TASK BRIEF ▸ Report every line in the data below that contains the word "Eurodyssey".

EXTRACTED RECORDS ▸
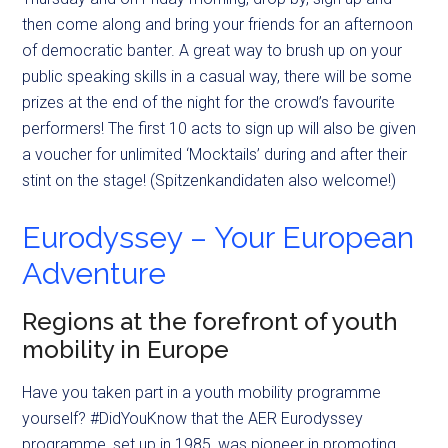
then come along and bring your friends for an afternoon
of democratic banter. A great way to brush up on your
public speaking skills in a casual way, there will be some
prizes at the end of the night for the crowd’s favourite
performers! The first 10 acts to sign up will also be given
a voucher for unlimited ‘Mocktails’ during and after their
stint on the stage! (Spitzenkandidaten also welcome!)
Eurodyssey – Your European
Adventure
Regions at the forefront of youth
mobility in Europe
Have you taken part in a youth mobility programme
yourself? #DidYouKnow that the AER Eurodyssey
programme, set up in 1985, was pioneer in promoting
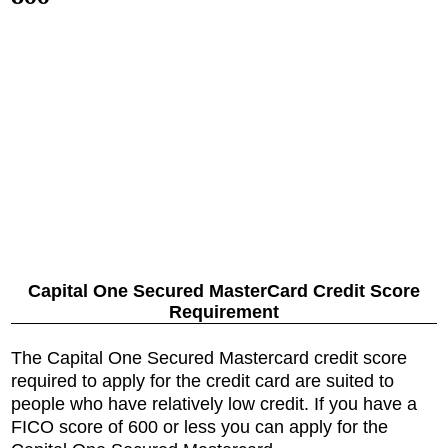
Capital One Secured MasterCard Credit Score
Requirement
The Capital One Secured Mastercard credit score
required to apply for the credit card are suited to
people who have relatively low credit. If you have a
FICO score of 600 or less you can apply for the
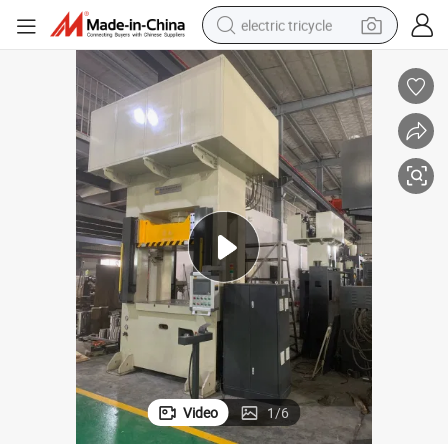
electric tricycle
racing motorcycle
crawler excavator
weight loss capsule
pullover hoody
powder
farm tractor
man watch
Video
1
/
6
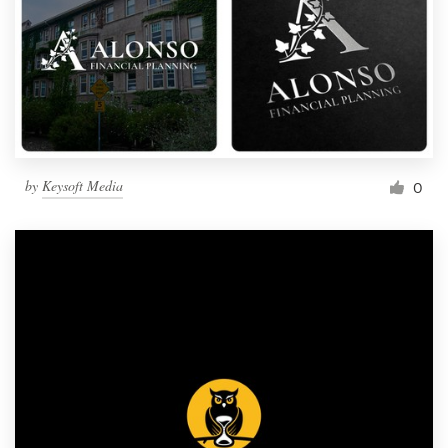
by
Keysoft Media
0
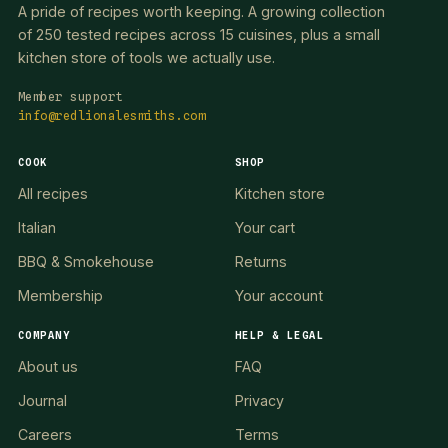
A pride of recipes worth keeping. A growing collection
of 250 tested recipes across 15 cuisines, plus a small
kitchen store of tools we actually use.
Member support
info@redlionalesmiths.com
COOK
SHOP
All recipes
Kitchen store
Italian
Your cart
BBQ & Smokehouse
Returns
Membership
Your account
COMPANY
HELP & LEGAL
About us
FAQ
Journal
Privacy
Careers
Terms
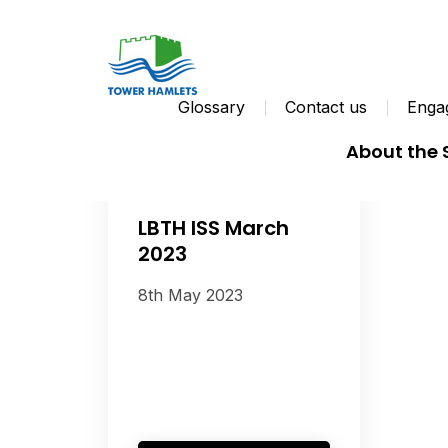
Glossary
Contact us
Engag
About the
LBTH ISS March
2023
8th May 2023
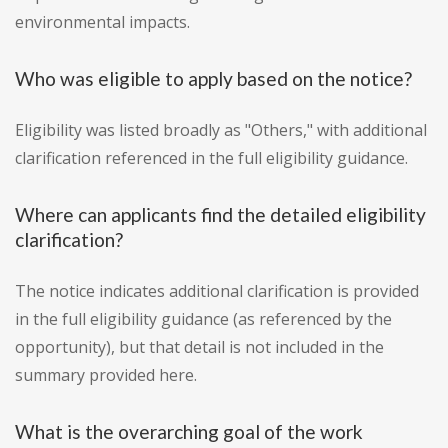
environmental impacts.
Who was eligible to apply based on the notice?
Eligibility was listed broadly as "Others," with additional
clarification referenced in the full eligibility guidance.
Where can applicants find the detailed eligibility
clarification?
The notice indicates additional clarification is provided
in the full eligibility guidance (as referenced by the
opportunity), but that detail is not included in the
summary provided here.
What is the overarching goal of the work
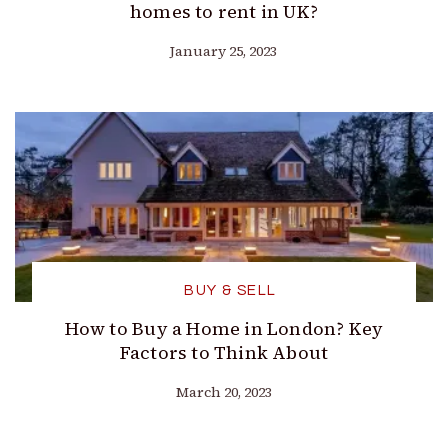
homes to rent in UK?
January 25, 2023
BUY & SELL
How to Buy a Home in London? Key
Factors to Think About
March 20, 2023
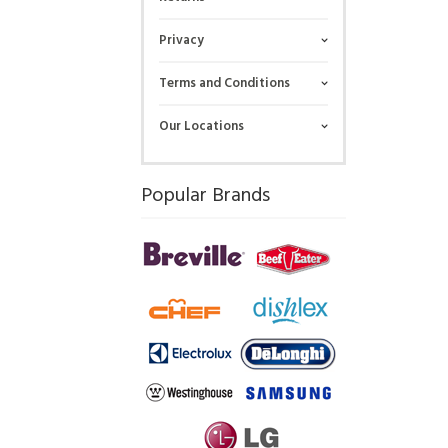
Privacy
Terms and Conditions
Our Locations
Popular Brands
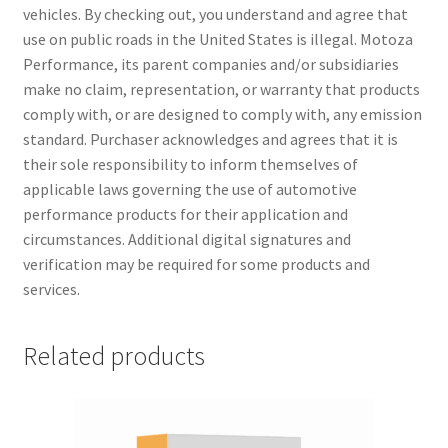
vehicles. By checking out, you understand and agree that
use on public roads in the United States is illegal. Motoza
Performance, its parent companies and/or subsidiaries
make no claim, representation, or warranty that products
comply with, or are designed to comply with, any emission
standard. Purchaser acknowledges and agrees that it is
their sole responsibility to inform themselves of
applicable laws governing the use of automotive
performance products for their application and
circumstances. Additional digital signatures and
verification may be required for some products and
services.
Related products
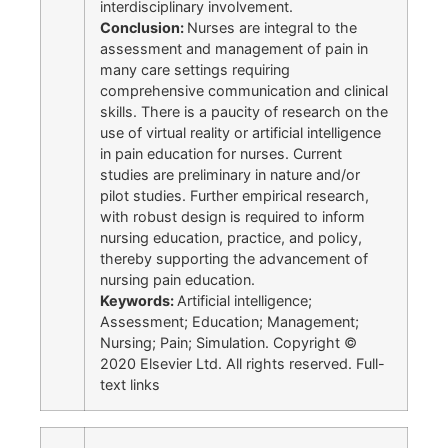
interdisciplinary involvement.
Conclusion:
Nurses are integral to the
assessment and management of pain in
many care settings requiring
comprehensive communication and clinical
skills. There is a paucity of research on the
use of virtual reality or artificial intelligence
in pain education for nurses. Current
studies are preliminary in nature and/or
pilot studies. Further empirical research,
with robust design is required to inform
nursing education, practice, and policy,
thereby supporting the advancement of
nursing pain education.
Keywords:
Artificial intelligence;
Assessment; Education; Management;
Nursing; Pain; Simulation. Copyright ©
2020 Elsevier Ltd. All rights reserved. Full-
text links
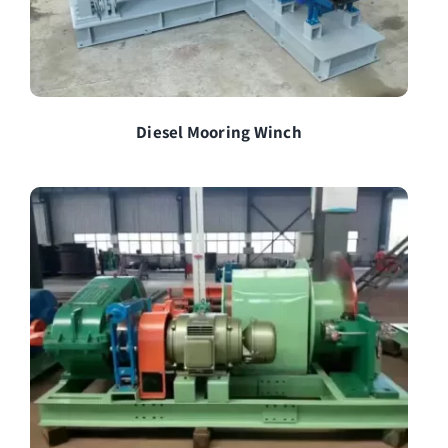
Diesel Mooring Winch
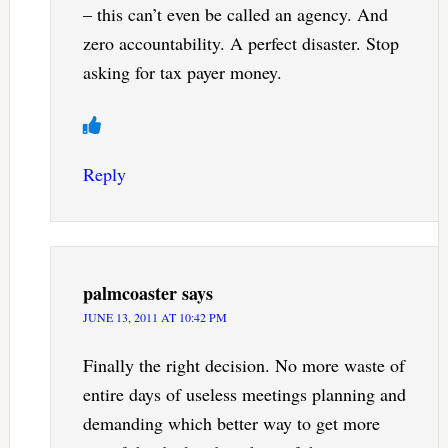
– this can’t even be called an agency. And
zero accountability. A perfect disaster. Stop
asking for tax payer money.
Reply
palmcoaster
says
JUNE 13, 2011 AT 10:42 PM
Finally the right decision. No more waste of
entire days of useless meetings planning and
demanding which better way to get more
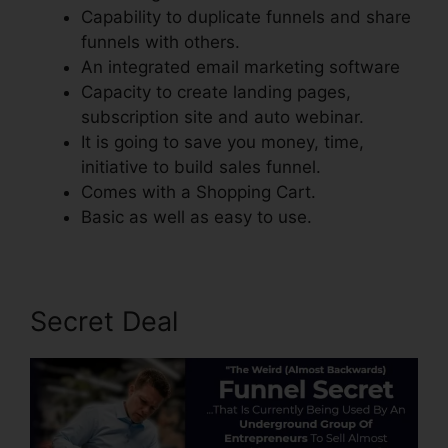
Capability to duplicate funnels and share
funnels with others.
An integrated email marketing software
Capacity to create landing pages,
subscription site and auto webinar.
It is going to save you money, time,
initiative to build sales funnel.
Comes with a Shopping Cart.
Basic as well as easy to use.
Secret Deal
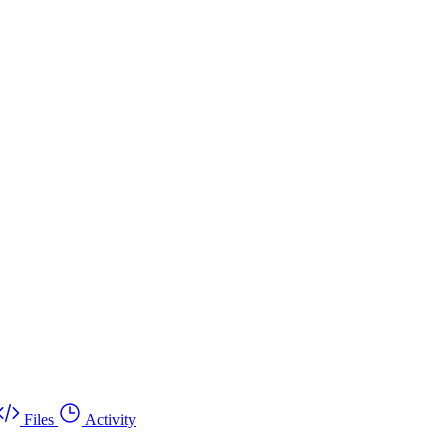
Files
Activity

WRITTEN REPLY ▸
Eurodyssey – Your European
yourself? #DidYouKnow that the AER Eurodyssey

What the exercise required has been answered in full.